Blessed John Haile, martyred under Henry VIII on May 4, 1535, was solemnly beatified by Pope Leo XIII on December 29, 1886. He had long been a priest having, it is stated, been nominated parish priest of Chelmsford as far back as 1492. Thirty-one years later he was presented to the parish of Isleworth, then called Thistleworth, in Middlesex, on August 13, 1521. When Henry VIII openly took his mistress Anne Boleyn as his legal wife, and had her crowned queen, John Haile -- he is sometimes called Hale or Hall -- spoke his mind on the matter in no measured terms to his companions. But in those days of tyranny few confidants could be trusted.
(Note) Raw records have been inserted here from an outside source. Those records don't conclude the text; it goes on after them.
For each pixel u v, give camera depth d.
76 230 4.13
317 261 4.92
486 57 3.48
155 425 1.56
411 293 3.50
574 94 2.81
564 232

Even professed friends were often private enemies and paid spies. In some way the knowledge of the old parish priest's indignation reached government circles, and he was marked down to form one of the first band of priests and religious with whom Henry determined to make a bloody example to the whole realm.
He was accordingly arrested early in 1535 and at the end of April condemned to die a traitor's death in company with four others, namely, three Carthusian priors, Blessed John Houghton of London, Blessed Augustine Webster of Axholme in Lincolnshire, and Blessed Robert Lawrence of Beauvale in Nottinghamshire, and the Bridgettine monk of Sion, Blessed Richard Reynolds. These glorious protomartyrs of the English persecutions, were dragged on hurdles to Tyburn Tree and put to death with all the abominable atrocities which attended the English legal punishment of treason.
It was thus that the parish clergy supplied the most venerable of these five martyrs in the person of Blessed John Haile who must have been in his seventieth year or more.